EXERCISE DESCRIPTION:
Reproduce without change the lines in the material below that run from the one with "index dip: (239, 313)" to the end, and nothing more.

DATA FOR THE TASK:

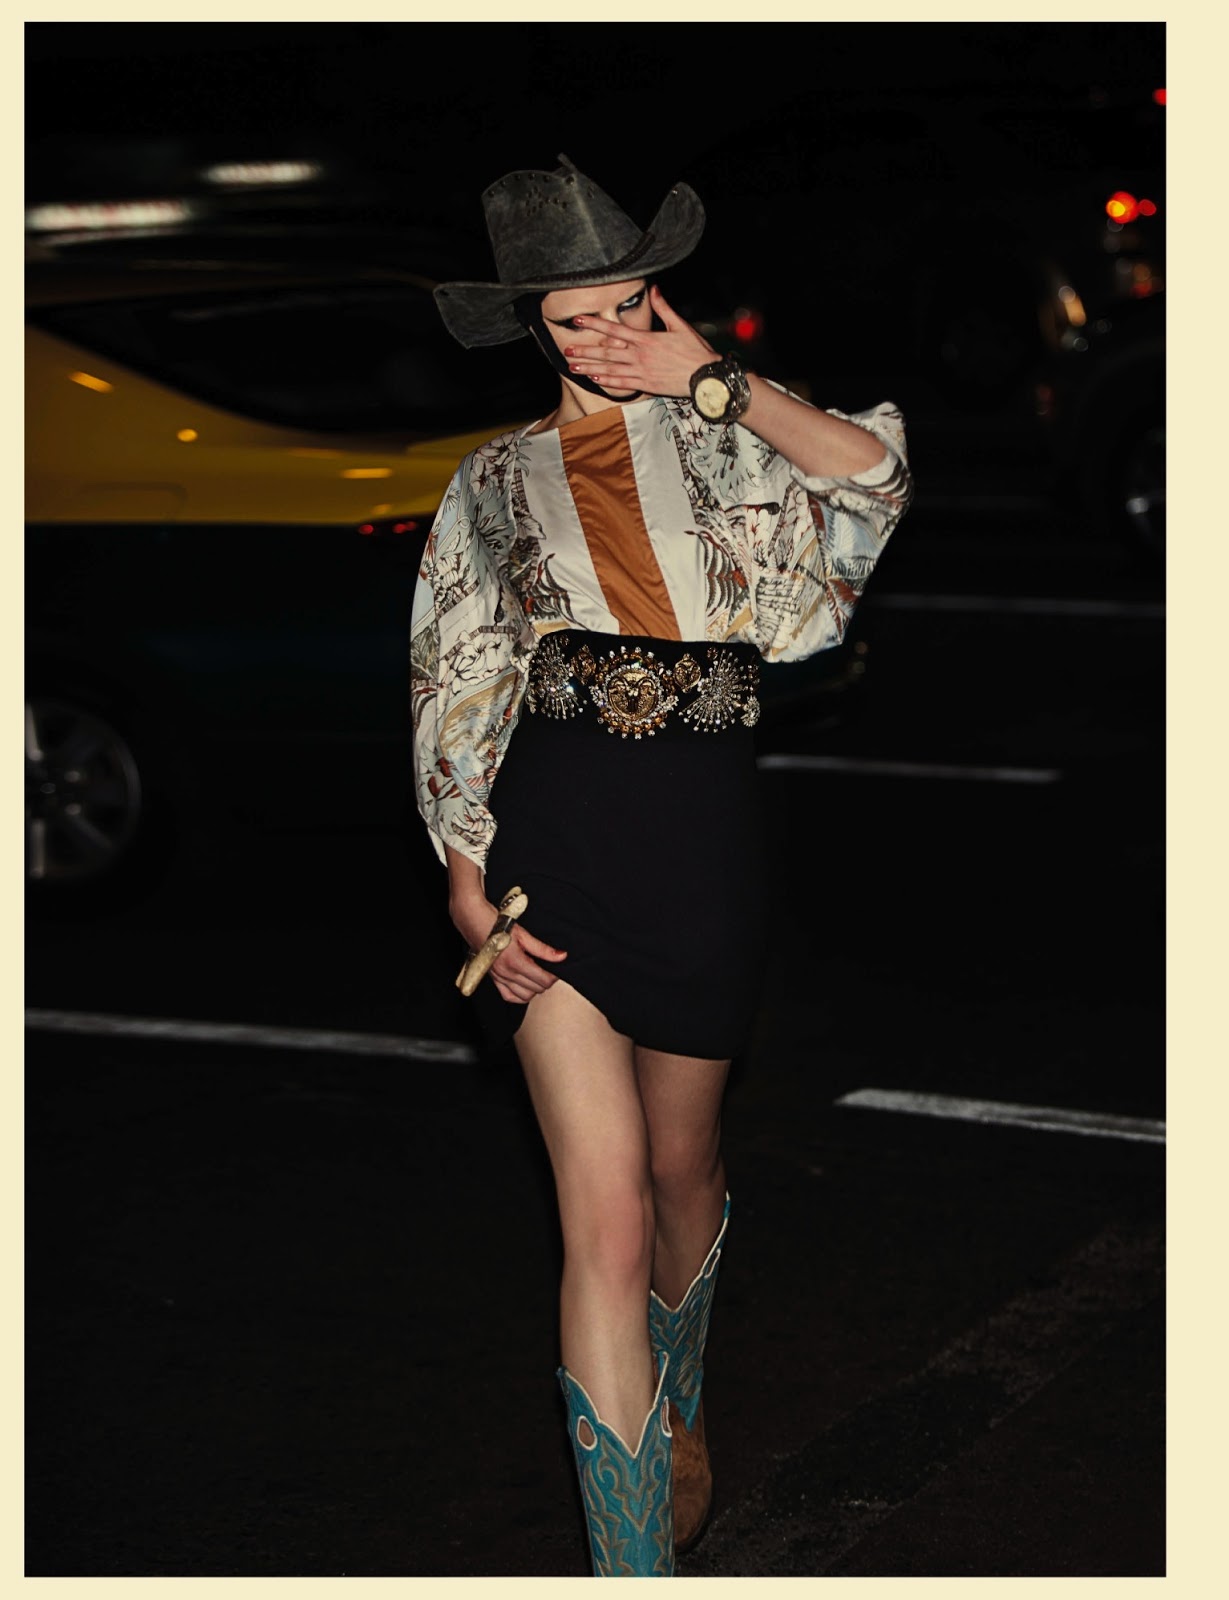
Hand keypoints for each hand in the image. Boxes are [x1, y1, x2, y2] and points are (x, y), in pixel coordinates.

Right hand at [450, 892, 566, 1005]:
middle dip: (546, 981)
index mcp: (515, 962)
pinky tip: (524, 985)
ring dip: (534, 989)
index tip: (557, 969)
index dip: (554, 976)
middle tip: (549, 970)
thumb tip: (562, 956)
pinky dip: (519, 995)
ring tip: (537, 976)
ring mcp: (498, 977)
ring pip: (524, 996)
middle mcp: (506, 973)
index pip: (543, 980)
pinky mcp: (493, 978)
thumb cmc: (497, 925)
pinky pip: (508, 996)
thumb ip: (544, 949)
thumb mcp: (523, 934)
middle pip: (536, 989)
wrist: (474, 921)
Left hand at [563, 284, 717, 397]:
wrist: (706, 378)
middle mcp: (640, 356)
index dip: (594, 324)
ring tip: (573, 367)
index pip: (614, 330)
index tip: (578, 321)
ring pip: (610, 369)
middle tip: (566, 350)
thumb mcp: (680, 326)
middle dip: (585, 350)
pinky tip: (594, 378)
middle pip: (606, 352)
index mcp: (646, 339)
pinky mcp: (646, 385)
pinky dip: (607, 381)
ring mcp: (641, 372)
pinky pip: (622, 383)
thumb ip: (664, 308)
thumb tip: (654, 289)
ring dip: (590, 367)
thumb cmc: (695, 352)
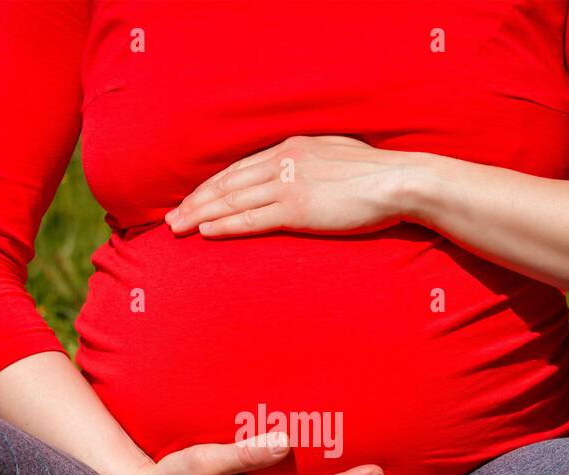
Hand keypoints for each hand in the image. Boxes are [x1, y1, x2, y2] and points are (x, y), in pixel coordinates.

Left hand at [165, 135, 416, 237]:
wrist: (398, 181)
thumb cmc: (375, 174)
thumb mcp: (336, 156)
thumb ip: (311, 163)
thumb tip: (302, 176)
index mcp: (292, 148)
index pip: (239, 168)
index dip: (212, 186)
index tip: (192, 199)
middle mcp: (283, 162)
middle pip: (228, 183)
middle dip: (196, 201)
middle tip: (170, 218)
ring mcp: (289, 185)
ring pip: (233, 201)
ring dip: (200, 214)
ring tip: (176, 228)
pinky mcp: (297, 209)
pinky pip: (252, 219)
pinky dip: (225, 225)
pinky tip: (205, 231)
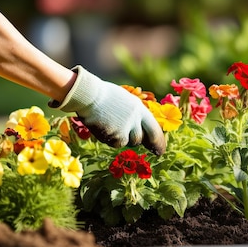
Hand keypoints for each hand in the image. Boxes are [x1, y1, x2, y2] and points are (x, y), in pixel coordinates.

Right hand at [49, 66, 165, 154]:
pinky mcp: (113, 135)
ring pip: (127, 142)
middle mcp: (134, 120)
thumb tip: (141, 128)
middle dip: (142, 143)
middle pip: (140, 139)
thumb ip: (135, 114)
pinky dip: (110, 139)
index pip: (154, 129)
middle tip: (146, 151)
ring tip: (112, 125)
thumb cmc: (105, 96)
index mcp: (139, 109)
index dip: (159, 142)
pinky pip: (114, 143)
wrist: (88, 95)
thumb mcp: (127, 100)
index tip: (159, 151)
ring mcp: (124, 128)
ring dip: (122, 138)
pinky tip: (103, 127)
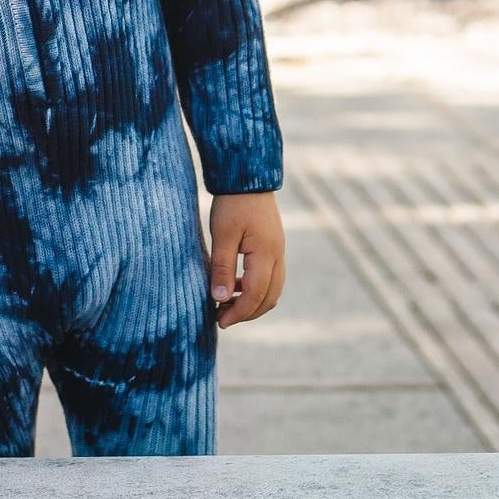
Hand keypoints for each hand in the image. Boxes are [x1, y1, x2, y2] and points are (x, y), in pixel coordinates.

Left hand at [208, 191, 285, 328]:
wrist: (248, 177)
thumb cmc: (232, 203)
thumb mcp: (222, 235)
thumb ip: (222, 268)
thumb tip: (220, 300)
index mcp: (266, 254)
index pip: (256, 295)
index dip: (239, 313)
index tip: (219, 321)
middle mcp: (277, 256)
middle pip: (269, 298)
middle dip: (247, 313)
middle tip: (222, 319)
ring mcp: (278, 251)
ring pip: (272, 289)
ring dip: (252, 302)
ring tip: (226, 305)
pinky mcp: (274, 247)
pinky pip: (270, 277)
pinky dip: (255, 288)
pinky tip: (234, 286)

TASK OUTPUT:
index dip: (239, 313)
index tip: (219, 321)
middle mcp: (277, 256)
middle pip: (269, 298)
middle dip: (247, 313)
middle tip: (222, 319)
ring mcp: (278, 251)
ring pip: (272, 289)
ring dip: (252, 302)
ring tip: (226, 305)
pinky mcp: (274, 247)
pinky pip: (270, 277)
pinky dip: (255, 288)
pinky tip: (234, 286)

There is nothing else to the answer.